» Exercise prompt
What lines in the records below hold the string "yChannelSelector"? Please show them.

» Exercise input
════════════════
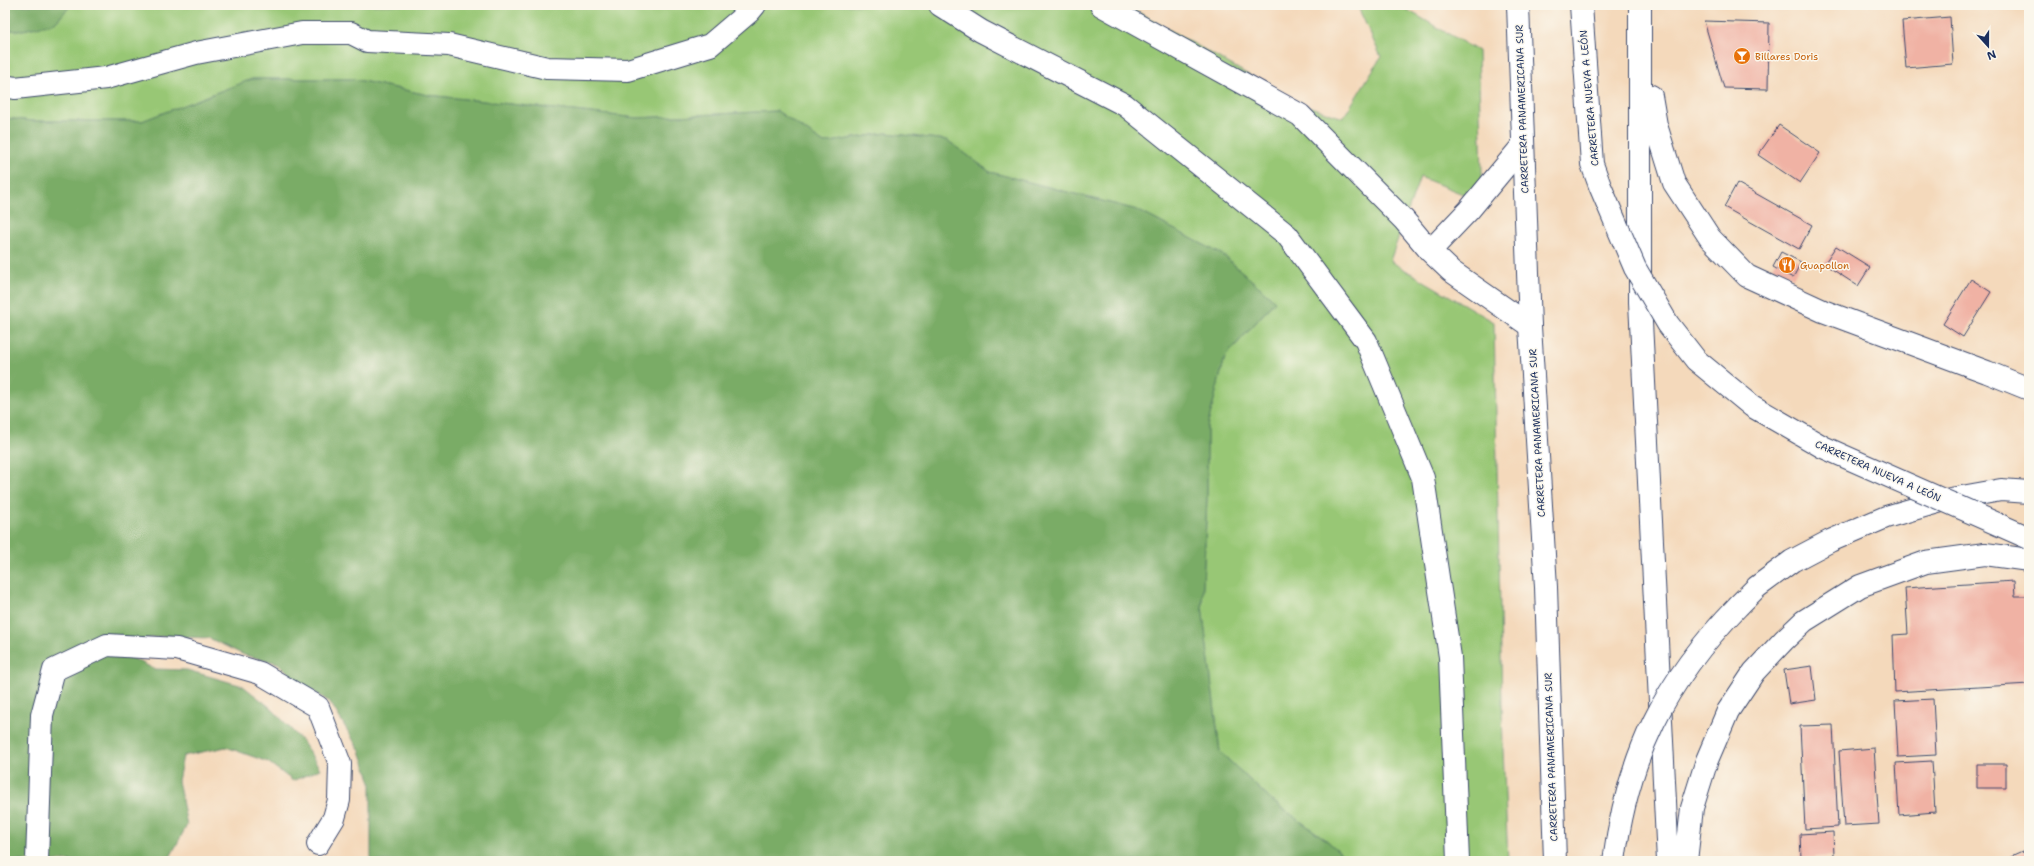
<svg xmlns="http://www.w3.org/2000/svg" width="2034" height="866" viewBox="0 0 2034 866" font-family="'Shantell Sans',sans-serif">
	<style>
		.green { fill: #98c775; stroke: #5a7b6a }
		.forest { fill: #7aac66; stroke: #4a6e62 }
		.building { fill: #f0b2a4 }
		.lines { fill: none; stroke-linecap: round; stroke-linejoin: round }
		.minor-casing { stroke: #3c486c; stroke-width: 24 }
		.highway-casing { stroke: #3c486c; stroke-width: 24 }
		.minor { stroke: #fff; stroke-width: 22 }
		.highway { stroke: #fff; stroke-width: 22 }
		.highway-bridge-casing { stroke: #3c486c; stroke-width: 24; stroke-linecap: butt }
		.highway-bridge { stroke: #fff; stroke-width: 22 }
		.labels { text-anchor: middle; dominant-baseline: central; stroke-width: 3; stroke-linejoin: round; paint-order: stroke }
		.food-label { font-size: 10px; fill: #c56008; stroke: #fbf7ec; text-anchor: start }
		.street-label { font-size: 10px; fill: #1b2f5e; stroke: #fbf7ec }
	</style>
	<rect width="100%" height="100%" fill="#fbf7ec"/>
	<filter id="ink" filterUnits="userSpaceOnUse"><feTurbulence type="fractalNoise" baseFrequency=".025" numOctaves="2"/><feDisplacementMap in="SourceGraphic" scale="8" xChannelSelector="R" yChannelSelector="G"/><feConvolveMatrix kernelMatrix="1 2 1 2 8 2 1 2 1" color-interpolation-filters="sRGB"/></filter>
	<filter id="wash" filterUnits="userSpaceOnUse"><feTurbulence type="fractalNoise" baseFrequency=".012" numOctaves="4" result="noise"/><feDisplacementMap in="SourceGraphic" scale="16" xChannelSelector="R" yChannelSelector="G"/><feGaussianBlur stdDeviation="0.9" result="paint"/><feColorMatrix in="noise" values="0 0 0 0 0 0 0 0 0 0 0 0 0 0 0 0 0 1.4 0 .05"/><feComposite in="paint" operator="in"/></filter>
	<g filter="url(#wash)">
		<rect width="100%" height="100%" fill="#f4d9bb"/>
		<!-- green -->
		<path class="green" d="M71,5H1126L1296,102L1343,118L1381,57L1357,5H1399L1478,51L1483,202L1420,177L1390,261L1494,322L1503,750L1508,861H1350L1325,839L1271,800L1220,752L1202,606L1207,498V427L1225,357L1275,301L1223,255L1137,210L990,172L947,140L886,133L824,143L777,111L637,118L428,95L353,79H252L142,121H32L5,118V29L18,31L55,23Z"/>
		<!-- forest -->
		<path class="forest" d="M5,5H71L55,23L18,31L5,29Z
			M252,79H353L428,95L637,118L777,111L824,143L886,133L947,140L990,172L1137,210L1223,255L1275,301L1225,357L1207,427V498L1202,606L1220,752L1271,800L1325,839L1350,861H371V782L360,751L330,702L300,683L278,663L244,655L209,638L164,636L107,645L154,669L187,670L243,686L271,708L303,742L320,769L293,781L268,762L226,747L183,756L178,781L187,825L168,861H5V118L32,121H142Z"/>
		<g id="blocks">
			<!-- building -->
			<path class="building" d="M1950,17L1953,64L1906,68L1902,21Z
				M1704,21L1769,23L1768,89L1724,88Z
				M1779,125L1820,153L1800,183L1758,155Z
				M1737,183L1812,225L1799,249L1724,207Z
				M1836,246L1870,267L1858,286L1824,264Z
				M1781,252L1801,262L1793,278L1773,267Z
				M1971,279L1991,292L1963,337L1943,324Z
				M2014,581L2015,596H2029V684L1895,692L1893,635L1908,634L1905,588Z
				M1812,666L1816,700L1789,704L1784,670Z
				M1933,699L1936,755L1898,757L1895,701Z
				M1833,725L1838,827L1805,829L1800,726Z
				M2025,744H2029V772H2026Z
				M1874,748L1879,824L1844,826L1839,751Z
				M1932,761L1935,812L1899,815L1896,763Z
				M1977,764H2006V788H1977Z
				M1833,832L1834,856L1801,858L1800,834Z
				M2029,849V861H2002Z"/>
		</g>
	</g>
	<g filter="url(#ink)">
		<use href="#blocks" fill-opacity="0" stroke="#3c486c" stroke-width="1"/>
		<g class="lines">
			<!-- minor casing -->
			<g class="minor-casing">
				<path id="minor" d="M940,5L981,31L1125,105L1287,235L1366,341L1423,478L1450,657L1458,861
					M1101,5L1300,115L1404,220L1430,251L1451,271L1530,326
					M5,86L15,88L106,78L196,53L302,33H351L367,41L449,45L547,68L628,70L710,45L750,11L755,5
					M1430,251L1469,210L1523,145
					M37,861L42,715L54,670L107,645L177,649L260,673L318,707L340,764L339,800L334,818L318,844"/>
			</g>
			<!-- highway casing -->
			<g class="highway-casing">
				<path id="highway" d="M1518,5L1530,326L1546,587L1555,861
					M1640,5V302L1668,861
					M1651,96L1656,125L1674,183L1710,238L1747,276L1823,311L1987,372L2029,389
					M1739,605L1757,587L1792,561L1830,541L1886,517L1945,500L2001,490L2029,492
					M1686,861L1692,808L1707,760L1728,711L1754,672L1784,640L1804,621L1860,586L1926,562L1985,554L2029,560"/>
			</g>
			<!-- minor -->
			<use href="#minor" class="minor"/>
			<!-- highway -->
			<use href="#highway" class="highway"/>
			<!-- highway-bridge casing -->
			<g class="highway-bridge-casing">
				<path id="highway-bridge" d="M1581,5L1592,164L1600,186L1635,268L1668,324L1696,360L1752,406L1823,447L2029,538
					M1614,861C1628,755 1664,682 1739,605"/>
			</g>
			<!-- highway-bridge -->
			<use href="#highway-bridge" class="highway-bridge"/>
		</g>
	</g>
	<!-- icons -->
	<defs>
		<g id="bar-disc" transform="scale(0.9)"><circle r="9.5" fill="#e8710a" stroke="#fbf7ec"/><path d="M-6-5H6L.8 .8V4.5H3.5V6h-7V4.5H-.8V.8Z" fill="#fff"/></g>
		<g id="restaurant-disc" transform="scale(0.9)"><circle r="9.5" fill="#e8710a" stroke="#fbf7ec"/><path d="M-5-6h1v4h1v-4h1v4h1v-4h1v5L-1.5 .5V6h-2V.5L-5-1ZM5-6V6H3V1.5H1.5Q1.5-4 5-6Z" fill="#fff"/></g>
	</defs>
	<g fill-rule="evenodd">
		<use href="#bar-disc" x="1742" y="56"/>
		<use href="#restaurant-disc" x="1787" y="265"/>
	</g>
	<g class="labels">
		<!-- food labels -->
		<g class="food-label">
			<text x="1755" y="56">Billares Doris</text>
			<text x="1800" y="265">Guapollon</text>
		</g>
		<!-- street labels -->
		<g class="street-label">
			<text transform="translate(1589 98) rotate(-95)">CARRETERA NUEVA A LEÓN</text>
			<text transform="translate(1522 109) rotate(-92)">CARRETERA PANAMERICANA SUR</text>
			<text transform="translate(1537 433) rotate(-93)">CARRETERA PANAMERICANA SUR</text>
			<text transform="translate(1878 471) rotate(24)">CARRETERA NUEVA A LEÓN</text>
			<text transform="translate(1551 757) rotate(-92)">CARRETERA PANAMERICANA SUR</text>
		</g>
	</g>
	<!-- margin -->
	<rect width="2034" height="866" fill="none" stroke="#fbf7ec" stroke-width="20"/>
	<!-- north arrow -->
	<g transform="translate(1988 46) rotate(159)" stroke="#fbf7ec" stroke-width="3" paint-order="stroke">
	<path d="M0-3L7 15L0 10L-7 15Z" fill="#1b2f5e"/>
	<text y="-6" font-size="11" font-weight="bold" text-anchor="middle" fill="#1b2f5e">N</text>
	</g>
</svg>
════════════════
» Solution to this exercise
	<filter id="ink" filterUnits="userSpaceOnUse"><feTurbulence type="fractalNoise" baseFrequency=".025" numOctaves="2"/><feDisplacementMap in="SourceGraphic" scale="8" xChannelSelector="R" yChannelSelector="G"/><feConvolveMatrix kernelMatrix="1 2 1 2 8 2 1 2 1" color-interpolation-filters="sRGB"/></filter>
	<filter id="wash" filterUnits="userSpaceOnUse"><feTurbulence type="fractalNoise" baseFrequency=".012" numOctaves="4" result="noise"/><feDisplacementMap in="SourceGraphic" scale="16" xChannelSelector="R" yChannelSelector="G"/><feGaussianBlur stdDeviation="0.9" result="paint"/><feColorMatrix in="noise" values="0 0 0 0 0 0 0 0 0 0 0 0 0 0 0 0 0 1.4 0 .05"/><feComposite in="paint" operator="in"/></filter>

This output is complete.